The problem isn’t just limited to football leagues either. It extends to other aspects of the game. Helmet makers, for example, are facing a similar insurance crunch for similar reasons. A lack of insurers for equipment suppliers may well mean increased costs for football programs.
But what does the lack of insurance coverage mean for the game itself? While the answer isn’t clear, the threat is clearly existential. The NFL, one of the most successful and wealthiest sports leagues in the world, whose teams are worth billions of dollars, is obviously in a very different position than a local youth league. The NFL has the resources to self-insure if the liability insurance market for football dries up entirely, and to pay premiums high enough to convince an insurer to provide coverage that may be required by law, such as workers’ compensation coverage. According to some reports, the NFL is already self-insuring to some extent; it has no general liability policy covering head injuries. But the money for addressing the growing number of claims has to come from somewhere; it may have to be passed on to fans in the form of higher ticket prices, taken away from player salaries, or cut into the League’s profitability. While the League’s inability to buy insurance will not in and of itself destroy the NFL (at least not soon), even in the near term, the insurance crunch may cause an acceleration of safety-related rule changes. Thus, there will no doubt be a Super Bowl LX, but the game play may look different than what we expect to see at this weekend’s Super Bowl LIII, and the changes may be caused in no small part by the lack of available insurance coverage.
The more immediate threat, however, is to lower level leagues, which serve as feeder programs to college programs, and, ultimately, the NFL, and therefore could affect the game’s biggest stage. Unlike the NFL, these feeder leagues will be hard pressed to come up with the additional money needed to secure insurance policies or be forced to risk paying a large adverse judgment (or a high deductible) out of pocket. Eventually, the only option may be the latter one or nonexistence. To make matters worse, adverse claim experiences are mounting at the youth level as well. In 2016, Pop Warner settled a significant concussion-related suit. The amount was undisclosed, although it was less than that league’s $2 million policy. Thus, the available coverage is shrinking as the risk is multiplying.

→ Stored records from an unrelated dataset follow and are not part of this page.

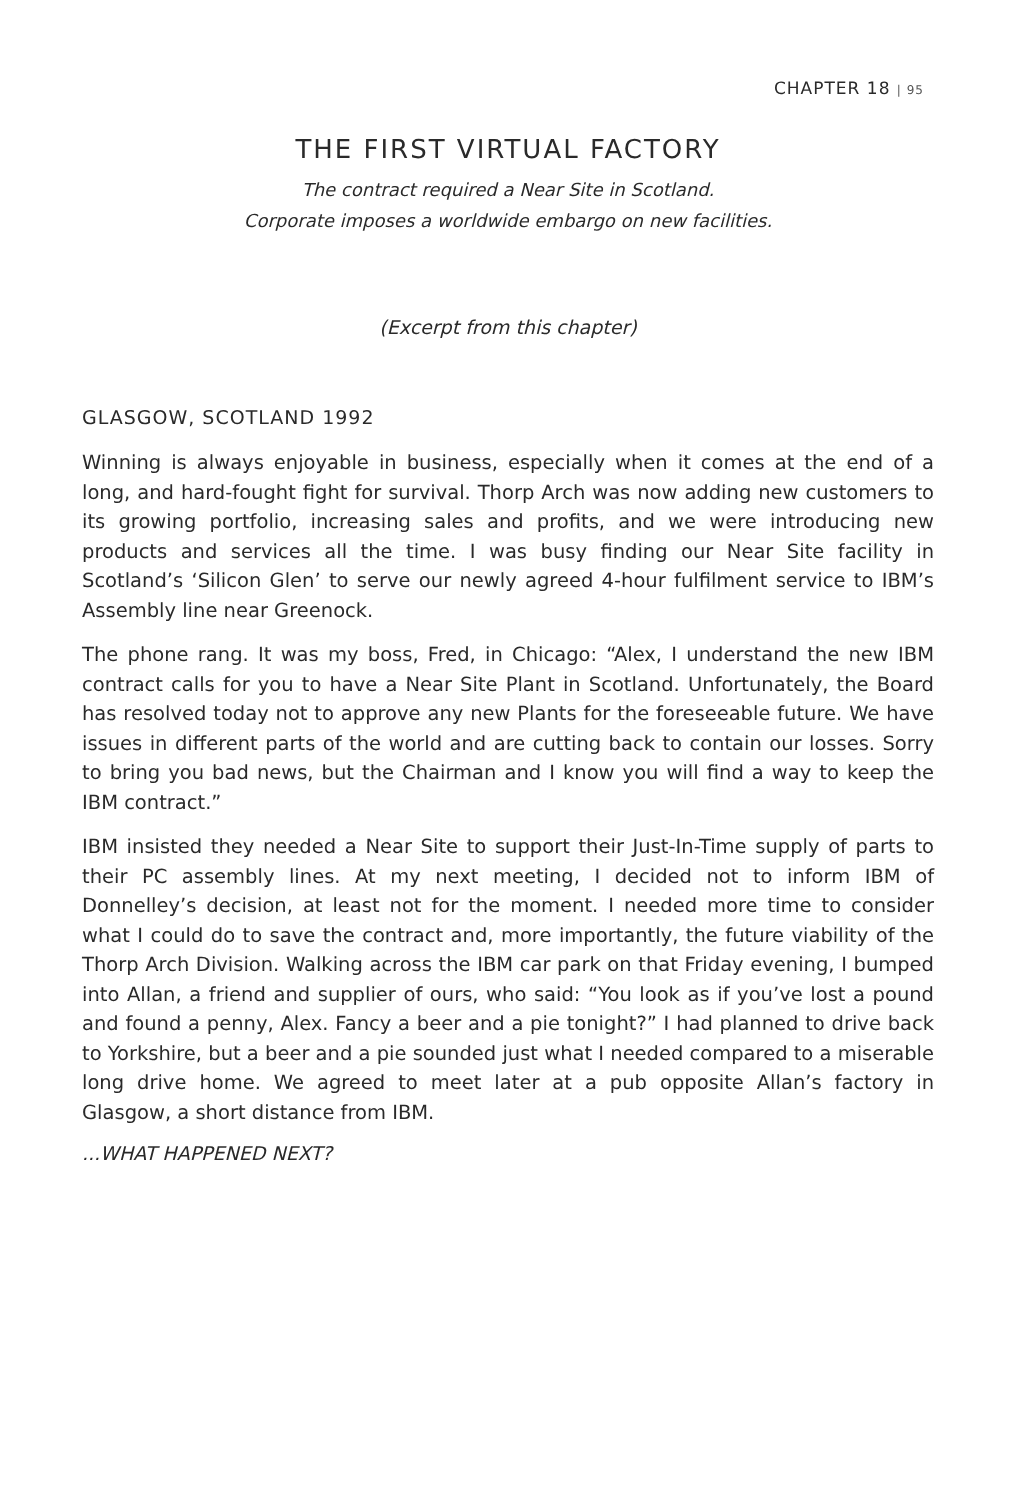CHAPTER 18 | 95
THE FIRST VIRTUAL FACTORY
The contract required a Near Site in Scotland.
Corporate imposes a worldwide embargo on new facilities.
(Excerpt from this chapter)
GLASGOW, SCOTLAND 1992
Winning is always enjoyable in business, especially when it comes at the end of a long, and hard-fought fight for survival. Thorp Arch was now adding new customers to its growing portfolio, increasing sales and profits, and we were introducing new products and services all the time. I was busy finding our Near Site facility in Scotland’s ‘Silicon Glen’ to serve our newly agreed 4-hour fulfilment service to IBM’s Assembly line near Greenock.
The phone rang. It was my boss, Fred, in Chicago: “Alex, I understand the new IBM contract calls for you to have a Near Site Plant in Scotland. Unfortunately, the Board has resolved today not to approve any new Plants for the foreseeable future. We have issues in different parts of the world and are cutting back to contain our losses. Sorry to bring you bad news, but the Chairman and I know you will find a way to keep the IBM contract.”
IBM insisted they needed a Near Site to support their Just-In-Time supply of parts to their PC assembly lines. At my next meeting, I decided not to inform IBM of Donnelley’s decision, at least not for the moment. I needed more time to consider what I could do to save the contract and, more importantly, the future viability of the Thorp Arch Division. Walking across the IBM car park on that Friday evening, I bumped into Allan, a friend and supplier of ours, who said: “You look as if you’ve lost a pound and found a penny, Alex. Fancy a beer and a pie tonight?” I had planned to drive back to Yorkshire, but a beer and a pie sounded just what I needed compared to a miserable long drive home. We agreed to meet later at a pub opposite Allan’s factory in Glasgow, a short distance from IBM.
...WHAT HAPPENED NEXT?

With a few notable exceptions who are betting on football’s enormous popularity—popularity they hope will create an atmosphere where insurers can write business profitably at a rate football leagues can still afford to pay—the insurance industry consensus appears to be to leave the game altogether, or at least to raise premiums and deductibles and draft broadly worded exclusions.
Whatever happens, it will be interesting to see how the insurance industry addresses the game of football and other contact sports in the coming years and decades, and how the insurance industry’s decisions affect the game. But without youth and other feeder leagues to develop and nurture the NFL stars of the future, the outlook for the future of American football is dark and cloudy.